All that is needed is the line containing "left eye: (646, 312)" and the lines after it to the end of the material, written out exactly, pictures left aside.
⟨
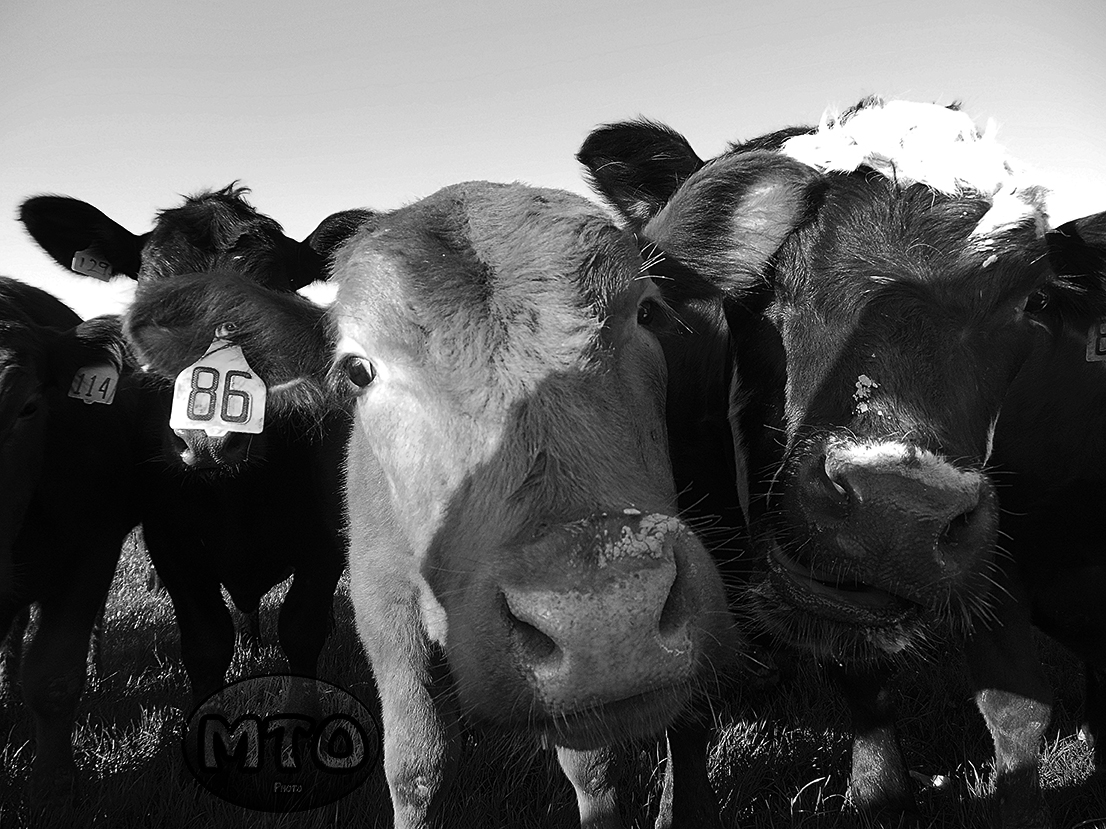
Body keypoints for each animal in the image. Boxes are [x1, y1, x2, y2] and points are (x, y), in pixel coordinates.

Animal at [19, 185, 366, 704]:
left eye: (275, 295)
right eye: (145, 302)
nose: (207, 440)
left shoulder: (327, 539)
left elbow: (302, 632)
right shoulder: (172, 544)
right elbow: (206, 645)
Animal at [120, 181, 763, 828]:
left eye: (646, 312)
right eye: (358, 369)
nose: (607, 619)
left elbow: (595, 767)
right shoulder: (378, 599)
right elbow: (417, 768)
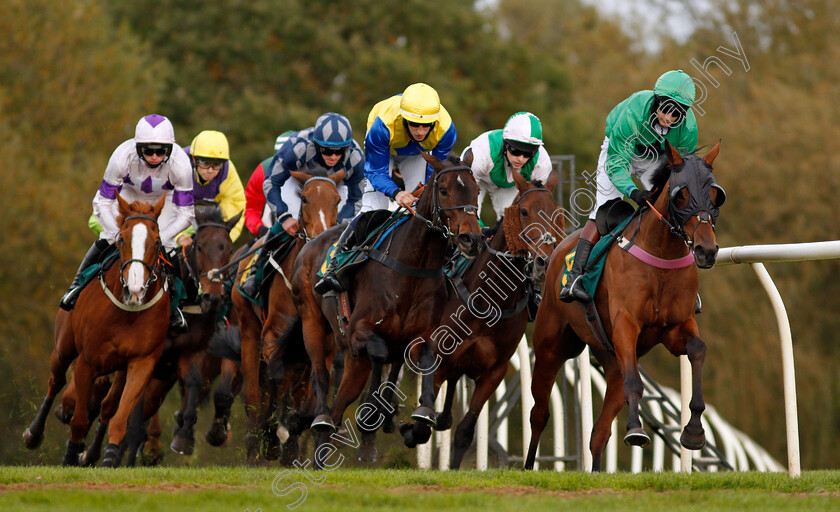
⟩
Task solution:
left eye: (646, 312)
right eye: (358, 369)
nose: (607, 619)
left elbow: (595, 767)
right shoulder: (378, 599)
right elbow: (417, 768)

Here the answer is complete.